There is no doubt that technology, when used wisely, can help humanity with a number of pressing issues. When blockchain tech came along, a lot of over-enthusiastic people referred to it as a universal remedy. Clearly, it is quite naive to think that blockchain technology could profoundly change how all things work, however some areas might really benefit from it. 

Take, for example, our voting system. Smart contracts combined with an immutable distributed ledger, in theory, could truly help change the way we vote – we might make the current voting system not only cheaper, but also more efficient and transparent.

 Or is it just another blockchain promise that was never meant to happen?

The Flaws of the Current Voting System

Ever since the first vote was held thousands of years ago, the actual process of it hasn’t changed that much: people come to a certain place, confirm their identity, specify their vote, and place it in a special box. We might have switched from colored stones to pieces of paper, and the whole system has become a little more complex, but in general, it pretty much comes down to this. However, as the population grew and everyone got the right to vote, the cost of such a voting system increased accordingly. 

The main disadvantages of the modern-day voting system are mainly the following:

  • High costs
  • Bribery and manipulation
  • Mistakes in calculations and cheating while counting the final votes
  • The necessity to be physically present at a certain location to cast your vote

How about e-voting then? 

Although electronic voting is not something entirely new, and some countries have tried to give it a shot, in the end nobody has decided to go through with it thus far. The possibility of system hacks and software errors are two huge drawbacks that won’t let e-voting become the next best thing. 

Advantages of Blockchain Voting

Now, how about voting from the comfort of your own home, just using your mobile? When using blockchain technology, instead of transferring your vote via a piece of paper, you can simply transfer a token. 

Ideally, blockchain can help solve a few of the aforementioned issues.

The results of the vote would be completely legitimate as anyone would be able to see how many votes were counted and even check the time when each vote was registered. At the same time, votes stay anonymous due to the use of public/private key pairs. 

Another great thing about using blockchain technology for voting is transparency.

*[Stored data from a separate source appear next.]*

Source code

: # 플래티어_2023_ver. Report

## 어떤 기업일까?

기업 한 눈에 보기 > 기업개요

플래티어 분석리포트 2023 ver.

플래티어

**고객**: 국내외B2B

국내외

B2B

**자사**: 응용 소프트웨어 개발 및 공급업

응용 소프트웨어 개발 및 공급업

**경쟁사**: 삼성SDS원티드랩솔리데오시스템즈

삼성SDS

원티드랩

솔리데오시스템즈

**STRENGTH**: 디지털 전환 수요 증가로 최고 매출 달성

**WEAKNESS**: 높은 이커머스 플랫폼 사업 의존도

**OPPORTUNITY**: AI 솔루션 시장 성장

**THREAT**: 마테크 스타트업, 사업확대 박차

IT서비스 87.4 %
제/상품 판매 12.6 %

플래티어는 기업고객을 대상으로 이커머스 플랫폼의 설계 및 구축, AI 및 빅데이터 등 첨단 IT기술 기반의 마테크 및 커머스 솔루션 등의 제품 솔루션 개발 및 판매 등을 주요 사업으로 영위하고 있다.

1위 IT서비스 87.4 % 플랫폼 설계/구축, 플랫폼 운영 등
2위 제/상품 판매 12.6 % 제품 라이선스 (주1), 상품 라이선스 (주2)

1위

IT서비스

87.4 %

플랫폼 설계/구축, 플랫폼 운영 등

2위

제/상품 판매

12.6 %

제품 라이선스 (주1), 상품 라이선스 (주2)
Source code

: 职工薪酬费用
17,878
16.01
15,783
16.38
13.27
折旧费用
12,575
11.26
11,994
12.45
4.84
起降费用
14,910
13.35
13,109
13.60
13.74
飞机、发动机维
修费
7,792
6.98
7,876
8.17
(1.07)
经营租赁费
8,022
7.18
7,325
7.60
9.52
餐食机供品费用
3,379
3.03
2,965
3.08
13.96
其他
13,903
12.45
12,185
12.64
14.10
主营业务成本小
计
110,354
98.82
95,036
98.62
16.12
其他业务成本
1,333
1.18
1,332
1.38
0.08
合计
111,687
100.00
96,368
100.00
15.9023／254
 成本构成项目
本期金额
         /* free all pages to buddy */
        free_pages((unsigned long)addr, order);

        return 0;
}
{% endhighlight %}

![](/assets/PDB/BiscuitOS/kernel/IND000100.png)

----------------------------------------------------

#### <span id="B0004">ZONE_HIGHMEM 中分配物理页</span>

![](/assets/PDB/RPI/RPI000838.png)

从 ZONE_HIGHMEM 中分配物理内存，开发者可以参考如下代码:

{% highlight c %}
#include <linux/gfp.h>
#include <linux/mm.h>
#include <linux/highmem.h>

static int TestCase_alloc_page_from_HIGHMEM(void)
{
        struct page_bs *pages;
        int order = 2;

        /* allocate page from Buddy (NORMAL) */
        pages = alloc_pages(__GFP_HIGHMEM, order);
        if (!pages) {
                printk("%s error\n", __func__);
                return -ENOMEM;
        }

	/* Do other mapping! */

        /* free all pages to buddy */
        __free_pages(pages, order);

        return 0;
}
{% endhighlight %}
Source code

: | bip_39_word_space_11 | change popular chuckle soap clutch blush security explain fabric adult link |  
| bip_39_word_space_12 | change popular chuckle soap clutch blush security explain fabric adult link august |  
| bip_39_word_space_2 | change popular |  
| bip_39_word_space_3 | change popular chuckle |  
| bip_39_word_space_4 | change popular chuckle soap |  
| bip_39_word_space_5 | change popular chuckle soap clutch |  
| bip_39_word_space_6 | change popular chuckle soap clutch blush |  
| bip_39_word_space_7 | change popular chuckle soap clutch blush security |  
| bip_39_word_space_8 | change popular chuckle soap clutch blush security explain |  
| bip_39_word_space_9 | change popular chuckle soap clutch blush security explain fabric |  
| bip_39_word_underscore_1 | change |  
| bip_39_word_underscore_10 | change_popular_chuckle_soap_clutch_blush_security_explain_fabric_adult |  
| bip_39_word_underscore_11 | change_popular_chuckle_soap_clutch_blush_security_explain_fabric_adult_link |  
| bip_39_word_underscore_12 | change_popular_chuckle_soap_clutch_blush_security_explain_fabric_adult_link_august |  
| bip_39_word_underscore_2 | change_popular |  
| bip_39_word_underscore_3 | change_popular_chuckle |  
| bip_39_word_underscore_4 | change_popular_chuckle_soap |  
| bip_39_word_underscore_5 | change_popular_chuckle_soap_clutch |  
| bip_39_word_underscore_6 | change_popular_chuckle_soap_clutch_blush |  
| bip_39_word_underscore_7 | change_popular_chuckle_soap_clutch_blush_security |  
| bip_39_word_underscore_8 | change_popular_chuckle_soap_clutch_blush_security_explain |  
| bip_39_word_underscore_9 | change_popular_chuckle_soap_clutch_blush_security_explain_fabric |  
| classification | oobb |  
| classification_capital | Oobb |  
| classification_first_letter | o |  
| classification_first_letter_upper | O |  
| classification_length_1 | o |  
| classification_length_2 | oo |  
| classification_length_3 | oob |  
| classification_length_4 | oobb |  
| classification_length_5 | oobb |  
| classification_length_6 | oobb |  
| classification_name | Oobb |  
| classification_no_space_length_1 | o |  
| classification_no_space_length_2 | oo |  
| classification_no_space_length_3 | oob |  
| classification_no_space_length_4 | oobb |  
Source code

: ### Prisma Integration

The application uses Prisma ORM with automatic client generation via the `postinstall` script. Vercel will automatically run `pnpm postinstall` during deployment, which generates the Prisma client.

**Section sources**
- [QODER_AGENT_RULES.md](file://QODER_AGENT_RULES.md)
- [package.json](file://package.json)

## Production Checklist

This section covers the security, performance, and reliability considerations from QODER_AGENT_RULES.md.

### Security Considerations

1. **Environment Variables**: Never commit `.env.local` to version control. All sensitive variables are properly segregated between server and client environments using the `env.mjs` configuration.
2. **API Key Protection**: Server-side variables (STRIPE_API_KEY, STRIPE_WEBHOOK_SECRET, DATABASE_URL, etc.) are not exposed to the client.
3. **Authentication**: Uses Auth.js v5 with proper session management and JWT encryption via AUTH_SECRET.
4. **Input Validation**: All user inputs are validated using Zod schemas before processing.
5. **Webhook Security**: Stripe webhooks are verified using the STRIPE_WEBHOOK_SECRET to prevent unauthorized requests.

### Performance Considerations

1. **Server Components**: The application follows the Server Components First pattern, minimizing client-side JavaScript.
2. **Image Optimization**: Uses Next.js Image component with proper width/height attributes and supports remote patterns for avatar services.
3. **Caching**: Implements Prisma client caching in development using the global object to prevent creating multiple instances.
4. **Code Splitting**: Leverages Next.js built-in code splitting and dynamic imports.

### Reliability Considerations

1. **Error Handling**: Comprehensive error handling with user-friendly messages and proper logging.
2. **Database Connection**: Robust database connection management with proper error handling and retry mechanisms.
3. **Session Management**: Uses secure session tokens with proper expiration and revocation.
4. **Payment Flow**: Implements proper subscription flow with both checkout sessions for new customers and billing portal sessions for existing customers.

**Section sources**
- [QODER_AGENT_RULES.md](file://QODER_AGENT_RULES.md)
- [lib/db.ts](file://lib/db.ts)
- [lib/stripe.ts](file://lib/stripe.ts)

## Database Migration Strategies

Anyone is able to deploy a node and analyze its data.

The whole process would become less expensive and faster, and you would be able to cast your vote regardless of where you are. 

So how come these advantages sound so promising, but blockchain voting hasn’t been applied yet?

Blockchain Voting in Practice

Unfortunately, we are not quite there yet. Although some countries like Colombia or Russia made a couple of brave attempt to implement the blockchain voting system for local elections, the results were not too impressive. 

Blockchain tech is still in the early stage of development and we need to work out its major kinks before we can trust it with something as serious as our freedom and well-being. 

First of all, security is still a big issue. When a few entities control the majority of blockchain nodes, they become security targets. Blockchain smart contracts are not the ideal tools for handling major processes like voting either – we’ve seen them fail many times. And then there is always the chance that malware could compromise your device or the device that is used to count the votes and instead of fighting against corruption, the blockchain-powered system would open the door to it.

And finally the obvious – it is always a tricky task to verify users’ identities when they are not physically present to vote. Biometrics such as fingerprints and face ID are often criticized as imperfect. Moreover, how can we be sure that these ‘remote’ voters cast their votes voluntarily and not as a result of pressure? 

Although blockchain tech holds a great promise, some politicians remain skeptical. 

But positive cases do exist. 


Voatz, a project focused on a blockchain-based voting system, is working on simplifying the voting process for overseas voters. Their pilot mobile vote was hosted in West Virginia mainly for military personnel so they could cast an official ballot via their mobile phone. The platform uses the HyperLedger blockchain. In 2019, Voatz held a second trial and conducted the Denver Mobile Voting Pilot. The platform received quite positive feedback and plans to lead the charge. 

“Since June 2016, more than 80,000 votes have been cast on the Voatz platform across more than 30 elections. Voatz has experience working with both major political parties, churches, unions, universities, towns, cities, and states, all in the effort to make it safe, convenient and easy to vote.”

The Bottom Line

As much as we want blockchain technology to make the world a better place, it is not a silver bullet. The tech can definitely help with several major issues such as cutting costs and collecting the votes of people living overseas. However, we still need to figure out blockchain’s major weak spots to provide maximum security until we see the blockchain voting platforms in general use.